■ Text provided:

-*-*-

# Facebook games on the Fire



## KayakerNC (Oct 7, 2009)

Christmas is coming, and DW is a Facebook fan (aka Nut or Fanatic), so how does the Fire do on the Facebook games.  
Things like Farmville, FrontierVille, and Zynga Poker games.


----------



## Betsy the Quilter (Oct 27, 2008)

I don't play Facebook games, I waste time on FB other ways...but I'm sure we have members who can answer this question!

Betsy


----------



## Guest (Nov 30, 2011)

I'm not sure these are supported yet. I've heard of other people having problems getting them going, and I haven't heard of any solutions. I'd be interested to know if people could play them.


----------



## lkn4truth (Nov 11, 2011)

I play "Words with Friends" on my Fire and find the behavior different whether I'm playing it on Facebook's page, my iphone, or on the Kindle.  For example, the Fire is SOOOO much better for providing a huge screen to play on. My wife hates it when she sees me taking my turn against her on my monster fire screen vs her iphone screen.  However, on the Fire I get redirected to a little splash screen advertisement every time I hit submit on a word.  I don't recall this happening on the iphone but it does on the Fire. I find it annoying but not so much that I don't still prefer playing it on my Fire vs my iphone.  I also have played Zanga Poker on the Fire. Works fantastic.  Keep mind you have to have a wi-fi connection however. You can't even open "Words with Friends" if you aren't connected to a wi-fi connection.


----------



## Guest (Nov 30, 2011)

lkn4truth said:


> I play "Words with Friends" on my Fire and find the behavior different whether I'm playing it on Facebook's page, my iphone, or on the Kindle. For example, the Fire is SOOOO much better for providing a huge screen to play on. My wife hates it when she sees me taking my turn against her on my monster fire screen vs her iphone screen. However, on the Fire I get redirected to a little splash screen advertisement every time I hit submit on a word. I don't recall this happening on the iphone but it does on the Fire. I find it annoying but not so much that I don't still prefer playing it on my Fire vs my iphone. I also have played Zanga Poker on the Fire. Works fantastic. Keep mind you have to have a wi-fi connection however. You can't even open "Words with Friends" if you aren't connected to a wi-fi connection.


I played Words with Friends on my iPhone and I got the advertisement too after you take a turn. It's definitely the company and not the device.


----------



## TraceyC/FL (Mar 23, 2011)

lkn4truth said:


> However, on the Fire I get redirected to a little splash screen advertisement every time I hit submit on a word. I don't recall this happening on the iphone but it does on the Fire. I find it annoying but not so much that I don't still prefer playing it on my Fire vs my iphone.


There is a free app with ads and a paid app without them for iOS and words with friends. I'm guessing you have the paid app (I believe it came out first, but i can't be sure).

Ads drive me nuts, I will normally always pay to avoid them!


----------



## ellie (Feb 9, 2009)

I sometimes play Sims Facebook on my Fire.  If I have a good WiFi connection it works, but sometimes it is a little slow and delayed response.


----------

-*-*-

■ Listed records:
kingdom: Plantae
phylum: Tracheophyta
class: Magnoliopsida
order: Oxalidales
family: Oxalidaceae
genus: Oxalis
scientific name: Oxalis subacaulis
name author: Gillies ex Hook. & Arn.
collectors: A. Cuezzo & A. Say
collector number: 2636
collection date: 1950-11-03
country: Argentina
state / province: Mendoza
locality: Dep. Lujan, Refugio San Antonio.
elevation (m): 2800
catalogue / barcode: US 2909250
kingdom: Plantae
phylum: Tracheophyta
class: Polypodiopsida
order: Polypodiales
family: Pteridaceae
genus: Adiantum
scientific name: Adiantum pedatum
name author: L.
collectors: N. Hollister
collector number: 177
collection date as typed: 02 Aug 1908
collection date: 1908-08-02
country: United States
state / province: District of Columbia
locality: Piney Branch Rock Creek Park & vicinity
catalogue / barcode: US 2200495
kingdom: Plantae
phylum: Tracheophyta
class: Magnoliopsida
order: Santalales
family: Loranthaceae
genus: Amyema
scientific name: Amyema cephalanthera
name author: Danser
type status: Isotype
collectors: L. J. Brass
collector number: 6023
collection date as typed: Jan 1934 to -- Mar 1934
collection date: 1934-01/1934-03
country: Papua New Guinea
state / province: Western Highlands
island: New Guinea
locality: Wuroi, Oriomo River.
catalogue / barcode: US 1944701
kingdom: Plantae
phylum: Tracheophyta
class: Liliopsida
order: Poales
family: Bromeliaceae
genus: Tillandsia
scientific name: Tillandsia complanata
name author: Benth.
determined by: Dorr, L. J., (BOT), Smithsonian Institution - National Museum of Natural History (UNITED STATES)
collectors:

-*-*-

■ Task instructions:
(1) In the forum thread about Facebook games on the Fire, why does lkn4truth still prefer playing Words with Friends on the Fire rather than the iPhone? Answer in one to three sentences.
(2) Translate this sentence from the forum thread into Spanish: "There is a free app with ads and a paid app without them for iOS and words with friends."
The data after the forum thread plays no part here.

■ Answers to the exercises:
(1) The Fire's huge screen makes it much better to play on. The splash-screen ad that appears after each submitted word is annoying, but not enough to outweigh that.

(2) Hay una aplicación gratuita con anuncios y una aplicación de pago sin ellos para iOS y words with friends.